* RECORDS TO PROCESS
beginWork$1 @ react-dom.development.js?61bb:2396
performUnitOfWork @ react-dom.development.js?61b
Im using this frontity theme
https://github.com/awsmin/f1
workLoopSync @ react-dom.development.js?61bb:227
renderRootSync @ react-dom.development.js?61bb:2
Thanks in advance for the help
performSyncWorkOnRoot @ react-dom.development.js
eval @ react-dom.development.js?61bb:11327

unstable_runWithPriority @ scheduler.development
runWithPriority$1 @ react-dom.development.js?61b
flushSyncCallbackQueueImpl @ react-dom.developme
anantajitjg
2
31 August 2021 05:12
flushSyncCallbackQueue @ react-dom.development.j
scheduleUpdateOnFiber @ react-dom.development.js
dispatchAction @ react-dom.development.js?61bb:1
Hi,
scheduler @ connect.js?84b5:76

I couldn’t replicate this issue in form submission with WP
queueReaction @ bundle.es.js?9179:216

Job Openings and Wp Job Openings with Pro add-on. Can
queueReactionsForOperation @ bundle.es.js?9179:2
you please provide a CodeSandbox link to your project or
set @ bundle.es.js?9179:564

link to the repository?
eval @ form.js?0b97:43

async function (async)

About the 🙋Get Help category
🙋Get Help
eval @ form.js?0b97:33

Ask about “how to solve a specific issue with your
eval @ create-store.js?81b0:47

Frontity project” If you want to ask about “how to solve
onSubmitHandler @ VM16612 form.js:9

* WHAT IS EXPECTED
Exactly as given, restate all the lines above.

* RESPONSE BELOW
beginWork$1 @ react-dom.development.js?61bb:2396
performUnitOfWork @ react-dom.development.js?61b
Im using this frontity theme
https://github.com/awsmin/f1
workLoopSync @ react-dom.development.js?61bb:227
renderRootSync @ react-dom.development.js?61bb:2
Thanks in advance for the help
performSyncWorkOnRoot @ react-dom.development.js
eval @ react-dom.development.js?61bb:11327

unstable_runWithPriority @ scheduler.development
runWithPriority$1 @ react-dom.development.js?61b
flushSyncCallbackQueueImpl @ react-dom.developme
anantajitjg
2
31 August 2021 05:12
flushSyncCallbackQueue @ react-dom.development.j
scheduleUpdateOnFiber @ react-dom.development.js
dispatchAction @ react-dom.development.js?61bb:1
Hi,
scheduler @ connect.js?84b5:76

I couldn’t replicate this issue in form submission with WP
queueReaction @ bundle.es.js?9179:216

Job Openings and Wp Job Openings with Pro add-on. Can
queueReactionsForOperation @ bundle.es.js?9179:2
you please provide a CodeSandbox link to your project or
set @ bundle.es.js?9179:564

link to the repository?
eval @ form.js?0b97:43

async function (async)

About the 🙋Get Help category
🙋Get Help
eval @ form.js?0b97:33

Ask about “how to solve a specific issue with your
eval @ create-store.js?81b0:47

Frontity project” If you want to ask about “how to solve
onSubmitHandler @ VM16612 form.js:9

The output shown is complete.